## Input records
# # # # #

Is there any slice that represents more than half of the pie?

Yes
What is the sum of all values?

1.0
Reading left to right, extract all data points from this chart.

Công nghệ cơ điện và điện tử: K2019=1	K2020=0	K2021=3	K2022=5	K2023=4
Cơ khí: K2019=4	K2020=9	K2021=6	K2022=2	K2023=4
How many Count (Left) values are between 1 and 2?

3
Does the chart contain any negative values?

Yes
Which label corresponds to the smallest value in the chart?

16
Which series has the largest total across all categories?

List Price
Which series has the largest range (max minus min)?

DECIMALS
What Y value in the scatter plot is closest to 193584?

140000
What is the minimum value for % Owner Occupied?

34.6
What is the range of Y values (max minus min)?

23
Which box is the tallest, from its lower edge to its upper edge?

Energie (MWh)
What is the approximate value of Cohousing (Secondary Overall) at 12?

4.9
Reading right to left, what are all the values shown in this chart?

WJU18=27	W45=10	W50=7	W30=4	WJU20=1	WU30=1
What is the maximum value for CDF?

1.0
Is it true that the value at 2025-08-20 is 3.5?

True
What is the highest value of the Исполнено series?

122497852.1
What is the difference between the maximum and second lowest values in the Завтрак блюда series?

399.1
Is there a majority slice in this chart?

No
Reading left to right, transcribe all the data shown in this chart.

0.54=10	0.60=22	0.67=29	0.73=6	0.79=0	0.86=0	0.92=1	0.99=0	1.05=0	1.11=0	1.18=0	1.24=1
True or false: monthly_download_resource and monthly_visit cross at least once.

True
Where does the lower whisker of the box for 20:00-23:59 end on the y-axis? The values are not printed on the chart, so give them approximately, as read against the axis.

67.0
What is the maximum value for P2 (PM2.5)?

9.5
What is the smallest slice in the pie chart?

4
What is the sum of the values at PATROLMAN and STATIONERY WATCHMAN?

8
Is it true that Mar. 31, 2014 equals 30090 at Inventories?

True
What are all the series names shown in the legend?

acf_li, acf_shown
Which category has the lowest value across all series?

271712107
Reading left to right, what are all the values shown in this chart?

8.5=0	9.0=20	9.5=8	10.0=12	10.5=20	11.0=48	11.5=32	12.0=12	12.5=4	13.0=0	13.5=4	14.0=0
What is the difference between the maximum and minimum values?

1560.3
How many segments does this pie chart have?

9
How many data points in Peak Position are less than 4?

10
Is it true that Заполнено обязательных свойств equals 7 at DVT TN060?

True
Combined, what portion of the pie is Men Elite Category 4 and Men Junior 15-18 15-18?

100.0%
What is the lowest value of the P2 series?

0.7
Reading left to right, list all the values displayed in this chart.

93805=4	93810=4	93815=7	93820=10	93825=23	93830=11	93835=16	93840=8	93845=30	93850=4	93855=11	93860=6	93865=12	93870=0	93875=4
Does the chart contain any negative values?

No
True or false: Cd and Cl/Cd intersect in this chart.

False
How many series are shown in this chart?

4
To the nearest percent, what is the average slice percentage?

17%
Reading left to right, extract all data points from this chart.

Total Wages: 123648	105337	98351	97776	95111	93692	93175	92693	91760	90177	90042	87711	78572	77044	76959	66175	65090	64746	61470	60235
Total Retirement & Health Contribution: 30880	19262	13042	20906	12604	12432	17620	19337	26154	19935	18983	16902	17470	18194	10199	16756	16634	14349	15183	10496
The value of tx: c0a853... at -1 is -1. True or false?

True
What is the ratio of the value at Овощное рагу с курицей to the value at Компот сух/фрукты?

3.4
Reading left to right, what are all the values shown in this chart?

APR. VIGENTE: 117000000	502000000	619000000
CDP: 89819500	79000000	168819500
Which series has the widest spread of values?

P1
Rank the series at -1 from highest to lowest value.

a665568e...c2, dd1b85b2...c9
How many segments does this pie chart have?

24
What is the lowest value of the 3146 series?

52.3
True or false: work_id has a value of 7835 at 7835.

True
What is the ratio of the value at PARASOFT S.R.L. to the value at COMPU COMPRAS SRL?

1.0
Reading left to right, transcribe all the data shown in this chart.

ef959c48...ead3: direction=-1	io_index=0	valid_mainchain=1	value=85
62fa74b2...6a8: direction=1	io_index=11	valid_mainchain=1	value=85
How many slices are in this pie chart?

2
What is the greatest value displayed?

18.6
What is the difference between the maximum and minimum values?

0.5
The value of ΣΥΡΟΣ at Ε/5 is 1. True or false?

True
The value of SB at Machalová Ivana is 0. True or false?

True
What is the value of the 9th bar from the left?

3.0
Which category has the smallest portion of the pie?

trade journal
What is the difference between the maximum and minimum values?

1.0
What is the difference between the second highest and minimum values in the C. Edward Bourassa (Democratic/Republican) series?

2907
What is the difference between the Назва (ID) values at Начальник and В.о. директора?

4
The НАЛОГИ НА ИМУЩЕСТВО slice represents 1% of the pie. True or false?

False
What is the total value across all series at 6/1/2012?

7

# # # # #

## Aim of the exercise
Collect every line above that contains the string "largest", where case counts.

## Answer
Which series has the largest total across all categories?
Which series has the largest range (max minus min)?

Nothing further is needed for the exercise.